Brick Fanatics counts down the five largest LEGO sets ever released

3. 4842 Hogwarts Castle
Piece count: 1,290
Year of release: 2010

The final version of Hogwarts Castle to be released before the theme ended in 2011 (because the two lonely towers of 4867 Hogwarts don’t count) really incorporated a smorgasbord of easter eggs from every Harry Potter movie into one fantastic model.

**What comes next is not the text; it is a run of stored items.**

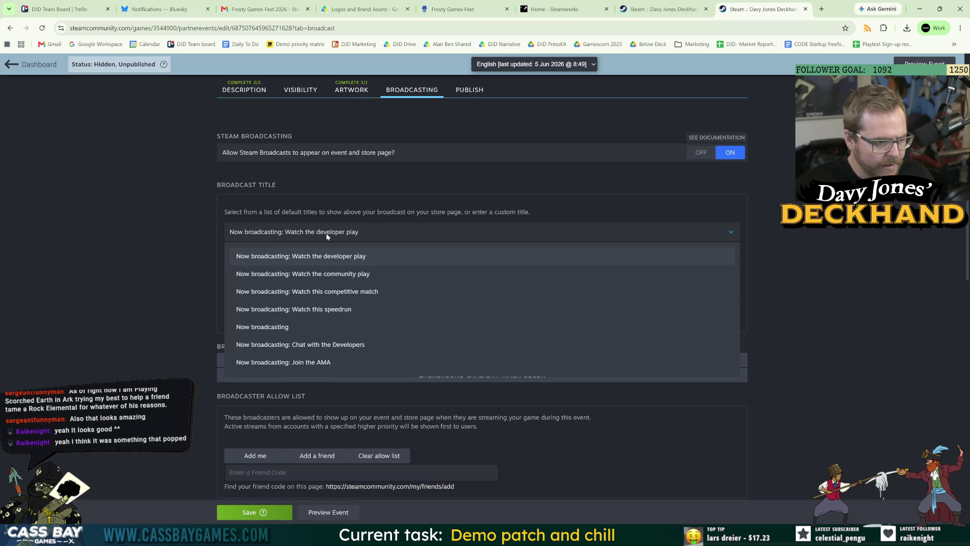
left_click(336, 275)
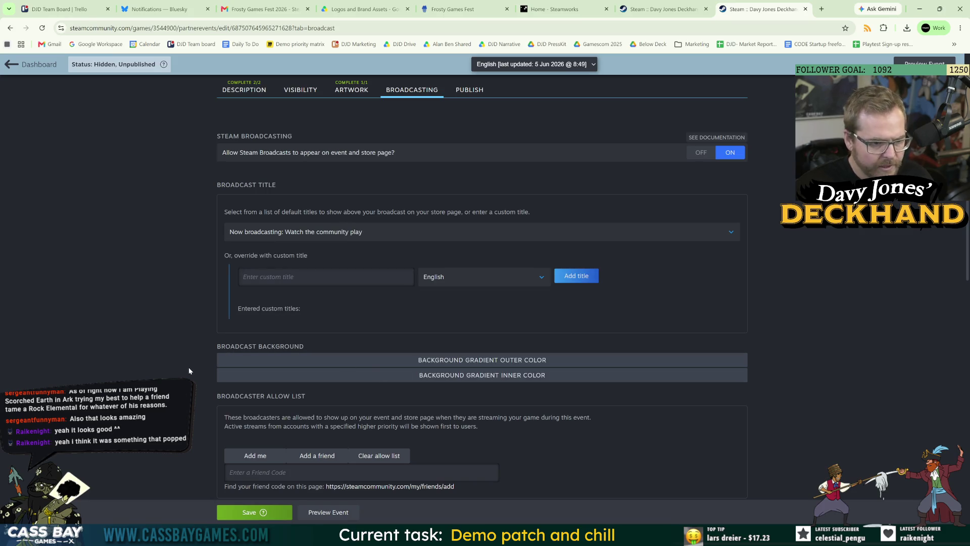
Add the studio's own account to the broadcast allow list and save
scroll(237, 354, "down", 3)
left_click(260, 322)
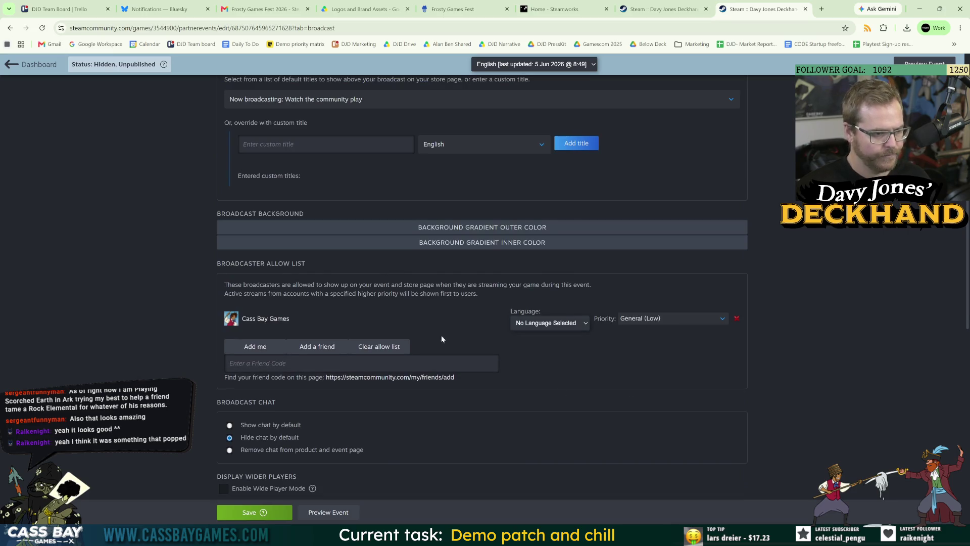
scroll(207, 386, "down", 2)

From the vanishing cabinet in the Room of Requirement, Sirius Black’s secret flame message to Harry, and the Forbidden Section of the library, it was designed for role-play.

Even now, 10 years later, 4842 Hogwarts Castle still stands the test of time and looks almost as good as the newer sets, which can’t be said of that many LEGO models.

2. 10217 Diagon Alley
Piece count: 2,025
Year of release: 2011

In 2011, the LEGO Harry Potter theme went out with a bang that would have been approved by accident-prone Seamus Finnigan. 10217 Diagon Alley included three very different pieces of magical architecture: Ollivander’s wand shop, Gringotts Bank and Borgin & Burke’s. It is a truly engaging building experience, and to this day remains the only minifigure-scale incarnation of the magical street.

In fact, 10217 holds many accolades, including being the only Harry Potter set ever to include the Weasley twins. Hopefully one day the LEGO designers will give fans more stores like Flourish & Blotts or Quality Quidditch Supplies…

1. 71043 Hogwarts Castle
Piece count: 6,020
Year of release: 2018

With its massive piece-count, 71043 Hogwarts Castle blows the rest of this list out of the water with a bombardia spell. At the moment it is also the second-largest LEGO set of all time. All previous iterations of Hogwarts had been at minifigure scale, so could only include a certain amount in one set, but 71043 managed to include almost everything seen on screen by being micro-scale.

Yes, there are scaling issues on the interior between some bricks, and the printing is a bit dark on the micro-figures, but there isn’t a more challenging, more rewarding or more movie-accurate Harry Potter set than 71043.